Die Folgen einer Hochzeit
Vor langer, langer Zeit lebte in einem fernen, fernen Land eine wunderschöne Prinzessin, Prinzessin. Ihre Schönheit war weit über die Grenzen von ihres Vaters kleinem Königreich bekannt und so verwundert es nicht, dass von überall her Prinzen geritten kamen und baten um ihre Hand.
Die Auswahl war groß, aber des Vaters Kriterien recht einfach und so entschied er sich für einen Mann, der sehr viel älter war, als die junge Prinzessin, was dieser ganz und gar nicht gefallen wollte.
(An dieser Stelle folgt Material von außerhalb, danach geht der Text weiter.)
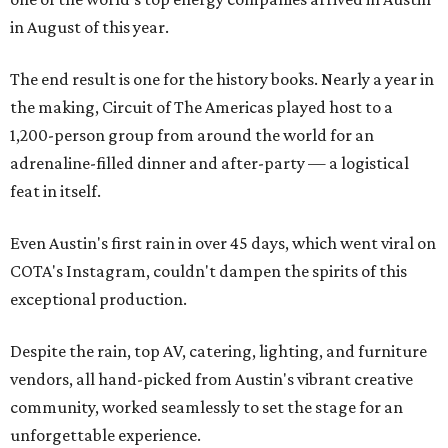
in August of this year.
The end result is one for the history books. Nearly a year in
the making, Circuit of The Americas played host to a
1,200-person group from around the world for an
adrenaline-filled dinner and after-party — a logistical
feat in itself.
Even Austin's first rain in over 45 days, which went viral on
COTA's Instagram, couldn't dampen the spirits of this
exceptional production.
Despite the rain, top AV, catering, lighting, and furniture
vendors, all hand-picked from Austin's vibrant creative
community, worked seamlessly to set the stage for an
unforgettable experience.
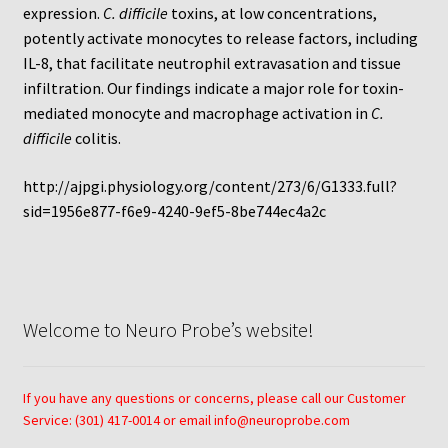
Protocol
expression.
C. difficile
toxins, at low concentrations,
potently activate monocytes to release factors, including
Cleaning and Sterilizing Reusable Acrylic Instruments
IL-8, that facilitate neutrophil extravasation and tissue
infiltration. Our findings indicate a major role for toxin-
mediated monocyte and macrophage activation in
C.
Experiment Design
difficile
colitis.
Framed Filters—Use and Care
http://ajpgi.physiology.org/content/273/6/G1333.full?
sid=1956e877-f6e9-4240-9ef5-8be744ec4a2c
Glossary
Incubation Time for Neuro Probe Instruments
Microplate Specifications
Welcome to Neuro Probe’s website!
Neuro Probe A-Series (AA96, AB96, AC96)
If you have any questions or concerns, please call our Customer
Service: (301) 417-0014 or email info@neuroprobe.com
Neuro Probe A3BP48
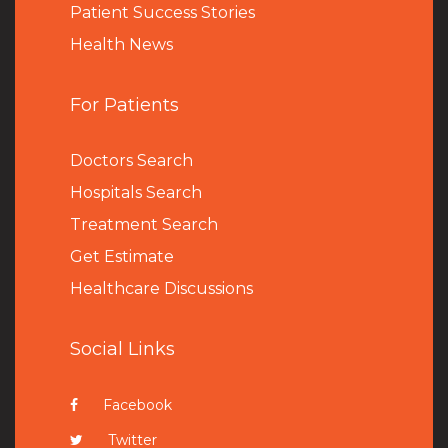
Patient Success Stories
Health News
For Patients
Doctors Search
Hospitals Search
Treatment Search
Get Estimate
Healthcare Discussions
Social Links
Facebook
Twitter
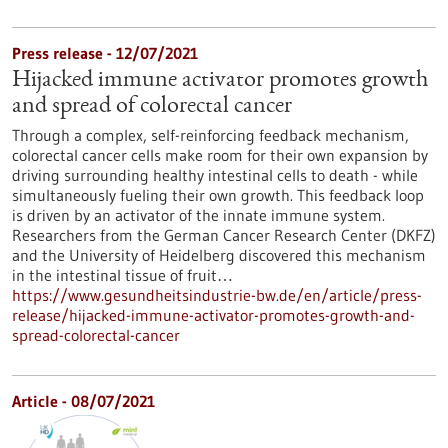
Press release - 12/07/2021
Hijacked immune activator promotes growth
and spread of colorectal cancer
Through a complex, self-reinforcing feedback mechanism,
colorectal cancer cells make room for their own expansion by
driving surrounding healthy intestinal cells to death - while
simultaneously fueling their own growth. This feedback loop
is driven by an activator of the innate immune system.
Researchers from the German Cancer Research Center (DKFZ)
and the University of Heidelberg discovered this mechanism
in the intestinal tissue of fruit…
https://www.gesundheitsindustrie-bw.de/en/article/press-
release/hijacked-immune-activator-promotes-growth-and-
spread-colorectal-cancer
Article - 08/07/2021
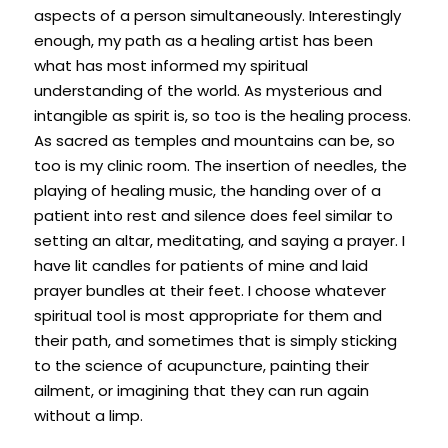
aspects of a person simultaneously. Interestingly 
enough, my path as a healing artist has been 
what has most informed my spiritual 
understanding of the world. As mysterious and 
intangible as spirit is, so too is the healing process. 
As sacred as temples and mountains can be, so 
too is my clinic room. The insertion of needles, the 
playing of healing music, the handing over of a 
patient into rest and silence does feel similar to 
setting an altar, meditating, and saying a prayer. I 
have lit candles for patients of mine and laid 
prayer bundles at their feet. I choose whatever 
spiritual tool is most appropriate for them and 
their path, and sometimes that is simply sticking 
to the science of acupuncture, painting their 
ailment, or imagining that they can run again 
without a limp.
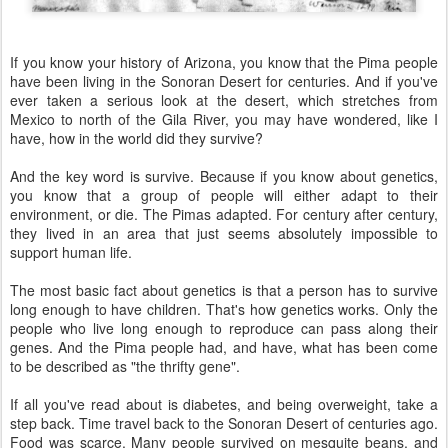
If you know your history of Arizona, you know that the Pima people
have been living in the Sonoran Desert for centuries. And if you've
ever taken a serious look at the desert, which stretches from
Mexico to north of the Gila River, you may have wondered, like I
have, how in the world did they survive?
And the key word is survive. Because if you know about genetics,
you know that a group of people will either adapt to their
environment, or die. The Pimas adapted. For century after century,
they lived in an area that just seems absolutely impossible to
support human life.
The most basic fact about genetics is that a person has to survive
long enough to have children. That's how genetics works. Only the
people who live long enough to reproduce can pass along their
genes. And the Pima people had, and have, what has been come
to be described as "the thrifty gene".
If all you've read about is diabetes, and being overweight, take a
step back. Time travel back to the Sonoran Desert of centuries ago.
Food was scarce. Many people survived on mesquite beans, and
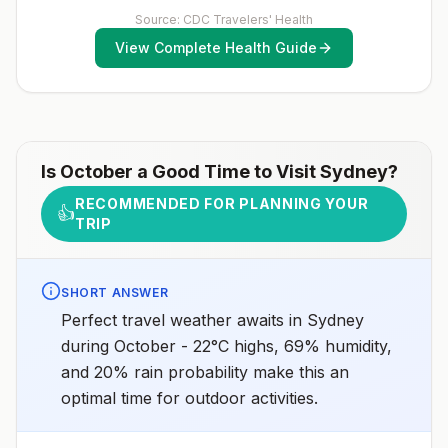
receive pre-exposure vaccination before travel.For
includes >12-hour airport transits or layovers in
more information, seecountry rabies status
Source: CDC Travelers' Health
countries with risk for YF virus transmission.3Updated
assessments.
April 23, 2025See footnotes
View Complete Health Guide
Is
October
a Good Time to Visit
Sydney
?
RECOMMENDED FOR PLANNING YOUR
👍
TRIP
SHORT ANSWER
Perfect travel weather awaits in Sydney
during October - 22°C highs, 69% humidity,
and 20% rain probability make this an
optimal time for outdoor activities.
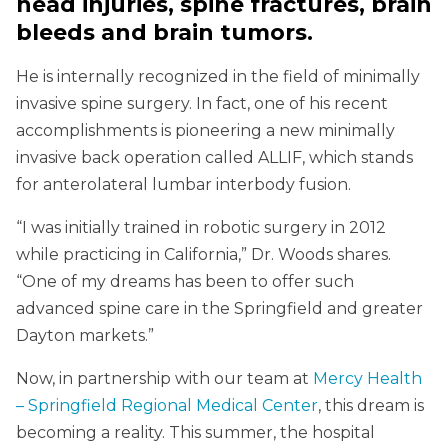
head injuries, spine fractures, brain
bleeds and brain tumors.
He is internally recognized in the field of minimally
invasive spine surgery. In fact, one of his recent
accomplishments is pioneering a new minimally
invasive back operation called ALLIF, which stands
for anterolateral lumbar interbody fusion.
“I was initially trained in robotic surgery in 2012
while practicing in California,” Dr. Woods shares.
“One of my dreams has been to offer such
advanced spine care in the Springfield and greater
Dayton markets.”
Now, in partnership with our team at
Mercy Health
– Springfield Regional Medical Center
, this dream is
becoming a reality. This summer, the hospital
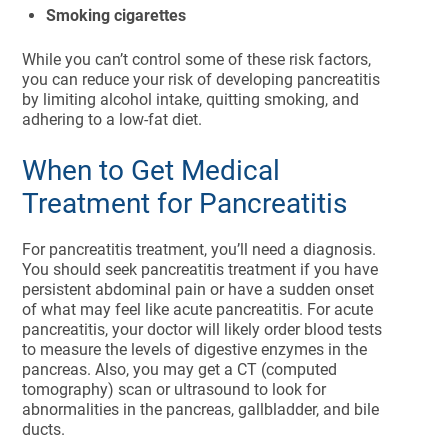
Smoking cigarettes
While you can’t control some of these risk factors,
you can reduce your risk of developing pancreatitis
by limiting alcohol intake, quitting smoking, and
adhering to a low-fat diet.
When to Get Medical
Treatment for Pancreatitis
For pancreatitis treatment, you’ll need a diagnosis.
You should seek pancreatitis treatment if you have
persistent abdominal pain or have a sudden onset
of what may feel like acute pancreatitis. For acute
pancreatitis, your doctor will likely order blood tests
to measure the levels of digestive enzymes in the
pancreas. Also, you may get a CT (computed
tomography) scan or ultrasound to look for
abnormalities in the pancreas, gallbladder, and bile
ducts.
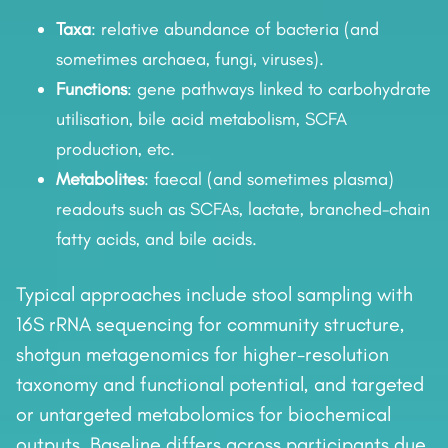
Taxa
: relative abundance of bacteria (and
sometimes archaea, fungi, viruses).
Functions
: gene pathways linked to carbohydrate
utilisation, bile acid metabolism, SCFA
production, etc.
Metabolites
: faecal (and sometimes plasma)
readouts such as SCFAs, lactate, branched-chain
fatty acids, and bile acids.
Typical approaches include stool sampling with
16S rRNA sequencing for community structure,
shotgun metagenomics for higher-resolution
taxonomy and functional potential, and targeted
or untargeted metabolomics for biochemical
outputs. Baseline differs across participants due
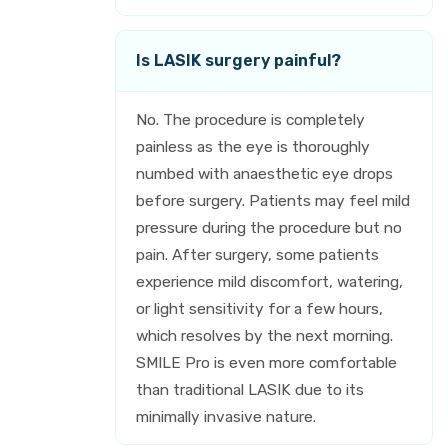
Is LASIK surgery painful?
No. The procedure is completely
painless as the eye is thoroughly
numbed with anaesthetic eye drops
before surgery. Patients may feel mild
pressure during the procedure but no
pain. After surgery, some patients
experience mild discomfort, watering,
or light sensitivity for a few hours,
which resolves by the next morning.
SMILE Pro is even more comfortable
than traditional LASIK due to its
minimally invasive nature.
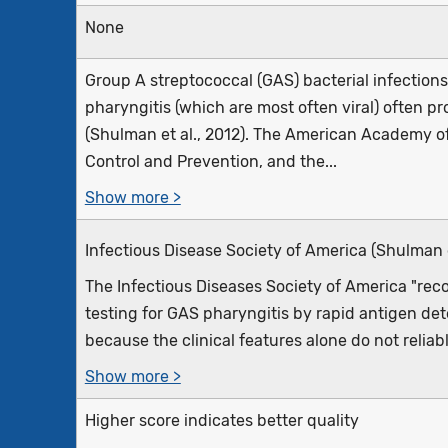
None
Group A streptococcal (GAS) bacterial infections
pharyngitis (which are most often viral) often
(Shulman et al., 2012). The American Academy of 
Control and Prevention, and the...
Show more >
Infectious Disease Society of America (Shulman e
The Infectious Diseases Society of America "r
testing for GAS pharyngitis by rapid antigen det
because the clinical features alone do not reliabl
Show more >
Higher score indicates better quality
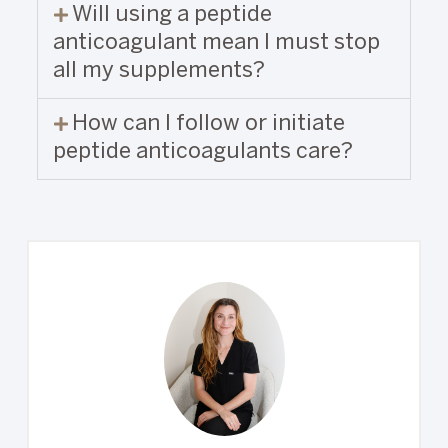
Will using a peptide
anticoagulant mean I must stop
all my supplements?
How can I follow or initiate
peptide anticoagulants care?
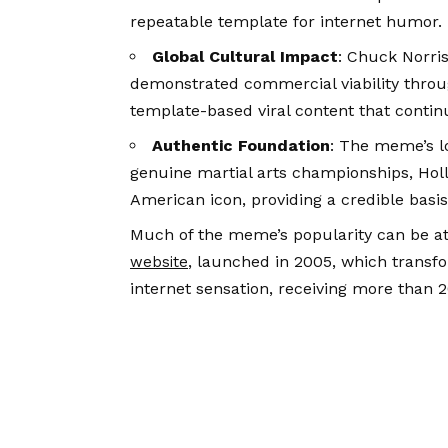
repeatable template for internet humor.
Global Cultural Impact
: Chuck Norri
demonstrated commercial viability throug
template-based viral content that continu
Authentic Foundation
: The meme’s l
genuine martial arts championships, Hol
American icon, providing a credible basi
Much of the meme’s popularity can be at
, launched in 2005, which transf
website
internet sensation, receiving more than 20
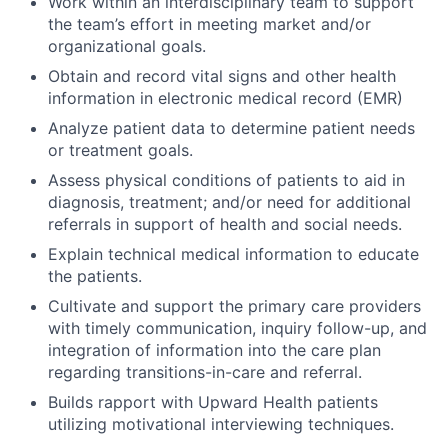
Work within an interdisciplinary team to support
the team’s effort in meeting market and/or
organizational goals.
Obtain and record vital signs and other health
information in electronic medical record (EMR)
Analyze patient data to determine patient needs
or treatment goals.
Assess physical conditions of patients to aid in
diagnosis, treatment; and/or need for additional
referrals in support of health and social needs.
Explain technical medical information to educate
the patients.
Cultivate and support the primary care providers
with timely communication, inquiry follow-up, and
integration of information into the care plan
regarding transitions-in-care and referral.
Builds rapport with Upward Health patients
utilizing motivational interviewing techniques.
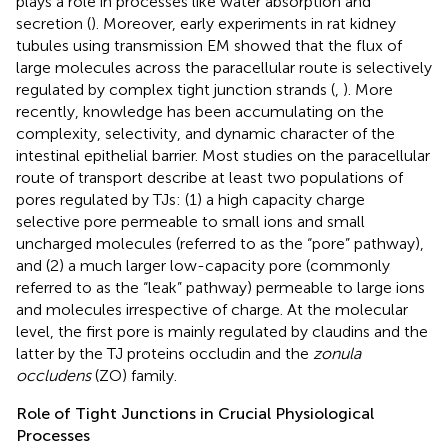
plays a role in processes like water absorption and
secretion (
). Moreover, early experiments in rat kidney
tubules using transmission EM showed that the flux of
large molecules across the paracellular route is selectively
regulated by complex tight junction strands (
,
). More
recently, knowledge has been accumulating on the
complexity, selectivity, and dynamic character of the
intestinal epithelial barrier. Most studies on the paracellular
route of transport describe at least two populations of
pores regulated by TJs: (1) a high capacity charge
selective pore permeable to small ions and small
uncharged molecules (referred to as the “pore” pathway),
and (2) a much larger low-capacity pore (commonly
referred to as the “leak” pathway) permeable to large ions
and molecules irrespective of charge. At the molecular
level, the first pore is mainly regulated by claudins and the
latter by the TJ proteins occludin and the
zonula
occludens
(ZO) family.
Role of Tight Junctions in Crucial Physiological
Processes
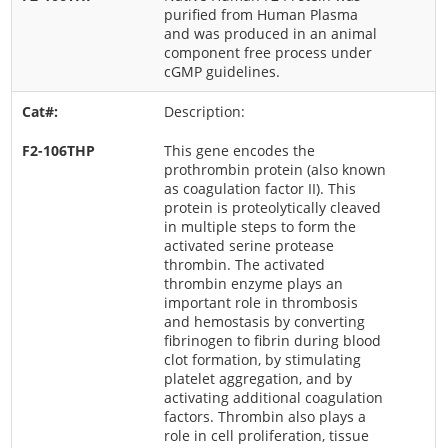
purified from Human Plasma
and was produced in an animal
component free process under
cGMP guidelines.
Description:
This gene encodes the
prothrombin protein (also known
as coagulation factor II). This
protein is proteolytically cleaved
in multiple steps to form the
activated serine protease
thrombin. The activated
thrombin enzyme plays an
important role in thrombosis
and hemostasis by converting
fibrinogen to fibrin during blood
clot formation, by stimulating
platelet aggregation, and by
activating additional coagulation
factors. Thrombin also plays a
role in cell proliferation, tissue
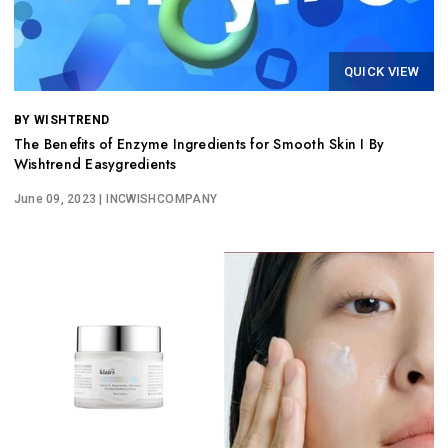
QUICK VIEW
BY WISHTREND
The Benefits of Enzyme Ingredients for Smooth Skin I By
Wishtrend Easygredients
June 09, 2023
| INCWISHCOMPANY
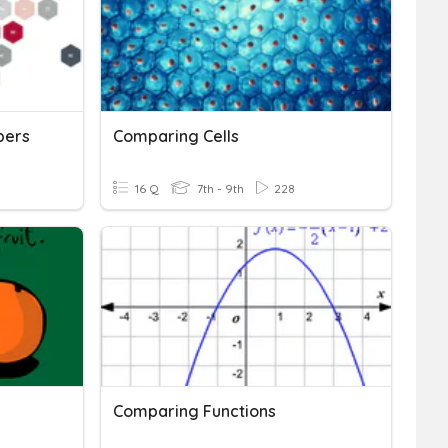
bers
Comparing Cells
16 Q
7th - 9th
228
Comparing Functions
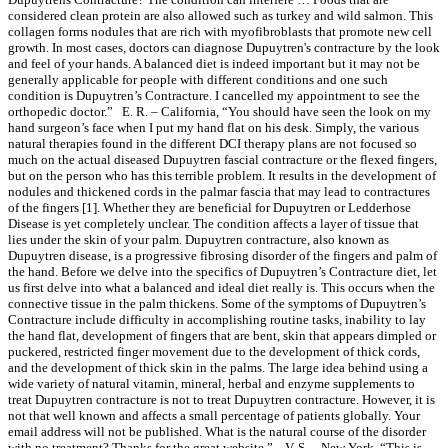
considered clean protein are also allowed such as turkey and wild salmon. This
collagen forms nodules that are rich with myofibroblasts that promote new cell
growth. In most cases, doctors can diagnose Dupuytren's contracture by the look
and feel of your hands. A balanced diet is indeed important but it may not be
generally applicable for people with different conditions and one such
condition is Dupuytren’s Contracture. I cancelled my appointment to see the
orthopedic doctor.” E. R. – California, “You should have seen the look on my
hand surgeon’s face when I put my hand flat on his desk. Simply, the various
natural therapies found in the different DCI therapy plans are not focused so
much on the actual diseased Dupuytren fascial contracture or the flexed fingers,
but on the person who has this terrible problem. It results in the development of
nodules and thickened cords in the palmar fascia that may lead to contractures
of the fingers [1]. Whether they are beneficial for Dupuytren or Ledderhose
Disease is yet completely unclear. The condition affects a layer of tissue that
lies under the skin of your palm. Dupuytren contracture, also known as
Dupuytren disease, is a progressive fibrosing disorder of the fingers and palm of
the hand. Before we delve into the specifics of Dupuytren’s Contracture diet, let
us first delve into what a balanced and ideal diet really is. This occurs when the
connective tissue in the palm thickens. Some of the symptoms of Dupuytren’s
Contracture include difficulty in accomplishing routine tasks, inability to lay
the hand flat, development of fingers that are bent, skin that appears dimpled or
puckered, restricted finger movement due to the development of thick cords,
and the development of thick skin in the palms. The large idea behind using a
wide variety of natural vitamin, mineral, herbal and enzyme supplements to
treat Dupuytren contracture is not to treat Dupuytren contracture. However, it is
not that well known and affects a small percentage of patients globally. Your
email address will not be published. What is the natural course of the disorder
with no treatment? Thanks for the great website.” V. S. – New York, “This is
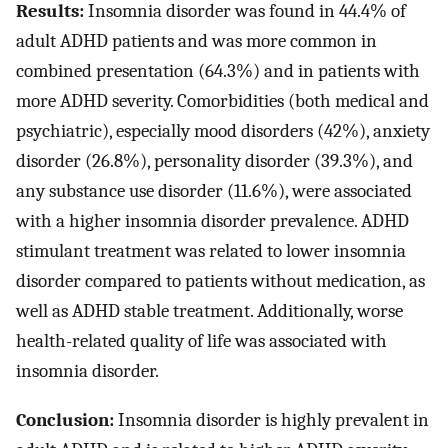
Results:
Insomnia disorder was found in 44.4% of
adult ADHD patients and was more common in
combined presentation (64.3%) and in patients with
more ADHD severity. Comorbidities (both medical and
psychiatric), especially mood disorders (42%), anxiety
disorder (26.8%), personality disorder (39.3%), and
any substance use disorder (11.6%), were associated
with a higher insomnia disorder prevalence. ADHD
stimulant treatment was related to lower insomnia
disorder compared to patients without medication, as
well as ADHD stable treatment. Additionally, worse
health-related quality of life was associated with
insomnia disorder.
Conclusion:
Insomnia disorder is highly prevalent in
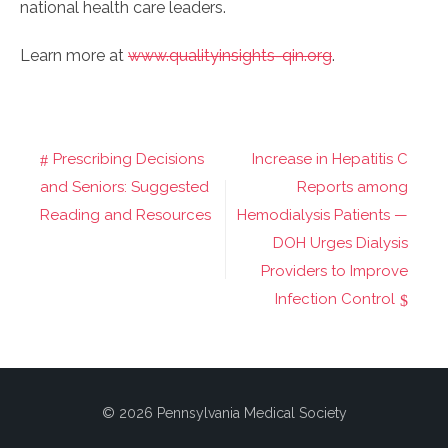
national health care leaders.
Learn more at
www.qualityinsights-qin.org
.
Prescribing Decisions
Increase in Hepatitis C
Post
and Seniors: Suggested
Reports among
navigation
Reading and Resources
Hemodialysis Patients —
DOH Urges Dialysis
Providers to Improve
Infection Control
© 2026 Pennsylvania Medical Society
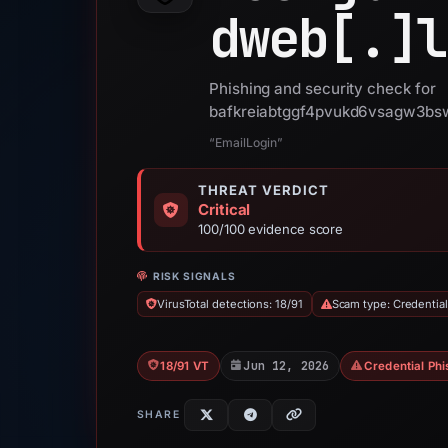
dweb[.]
l
Phishing and security check for
bafkreiabtggf4pvukd6vsagw3bsw
“EmailLogin”
THREAT VERDICT
Critical
100/100 evidence score
RISK SIGNALS
VirusTotal detections: 18/91
Scam type: Credential
Jun 12, 2026
18/91 VT
Credential Phi
SHARE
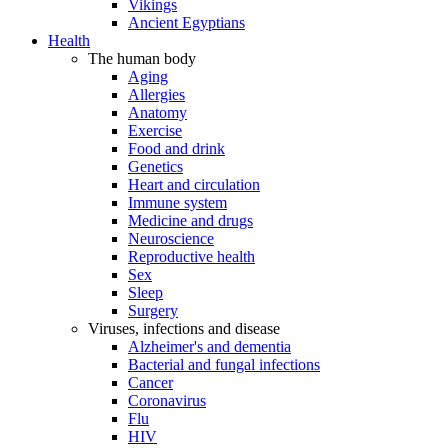
Vikings
Ancient Egyptians
Health
The human body
Aging
Allergies
Anatomy
Exercise
Food and drink
Genetics
Heart and circulation
Immune system
Medicine and drugs
Neuroscience
Reproductive health
Sex
Sleep
Surgery
Viruses, infections and disease
Alzheimer's and dementia
Bacterial and fungal infections
Cancer
Coronavirus
Flu
HIV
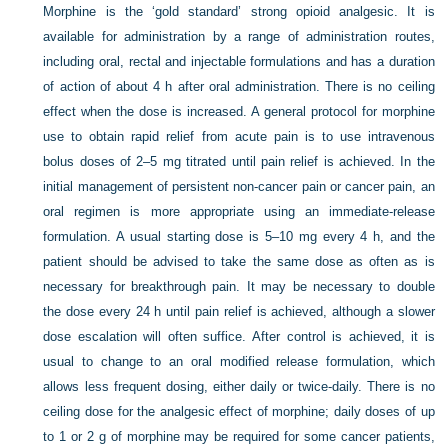
Morphine is the ‘gold standard’ strong opioid analgesic. It is
available for administration by a range of administration routes,
including oral, rectal and injectable formulations and has a duration
of action of about 4 h after oral administration. There is no ceiling
effect when the dose is increased. A general protocol for morphine
use to obtain rapid relief from acute pain is to use intravenous
bolus doses of 2–5 mg titrated until pain relief is achieved. In the
initial management of persistent non-cancer pain or cancer pain, an
oral regimen is more appropriate using an immediate-release
formulation. A usual starting dose is 5–10 mg every 4 h, and the
patient should be advised to take the same dose as often as is
necessary for breakthrough pain. It may be necessary to double
the dose every 24 h until pain relief is achieved, although a slower
dose escalation will often suffice. After control is achieved, it is
usual to change to an oral modified release formulation, which
allows less frequent dosing, either daily or twice-daily. There is no
ceiling dose for the analgesic effect of morphine; daily doses of up
to 1 or 2 g of morphine may be required for some cancer patients,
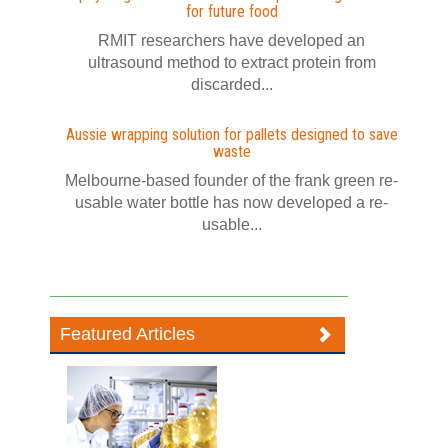
for future food
RMIT researchers have developed an
ultrasound method to extract protein from
discarded...
Aussie wrapping solution for pallets designed to save
waste
Melbourne-based founder of the frank green re-
usable water bottle has now developed a re-
usable...
Featured Articles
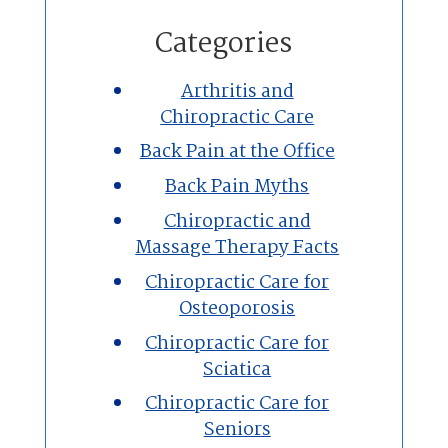
Home
Categories
Chiropractic
Arthritis and
Chiropractic Care
Massage Therapy
Back Pain at the Office
Custom Orthotics
Back Pain Myths
Chiropractic and
New Patients
Massage Therapy Facts
Chiropractic Care for
Our Team
Osteoporosis
Chiropractic Care for
Blog
Sciatica
Contact
Chiropractic Care for
Seniors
Doch der Vater kannte seine Tochter nur
zu gut und wusste, dass sie, als Einzelkind im königlichen Haushalt
aufgewachsen, reichlich verwöhnt und zu einer ziemlich anstrengenden kleinen Person herangewachsen war, bei der die Schönheit nur begrenzte Zeit über die charakterlichen Schwächen hinweg täuschen konnte. So ergriff der König, dankbar für diese äußerlichen Vorzüge seiner Tochter, die Gelegenheit, sie recht früh und Gewinn bringend an den Mann zu bringen.Das Gezeter seine Tochter entging ihm nicht, aber nichts desto trotz kam es zur großen königlichen Hochzeit , denn die Mitgift des mittelalterlichen Prinzen war beträchtlich und machten den König
ausgesprochen blind für den wachsende Unmut seiner Tochter.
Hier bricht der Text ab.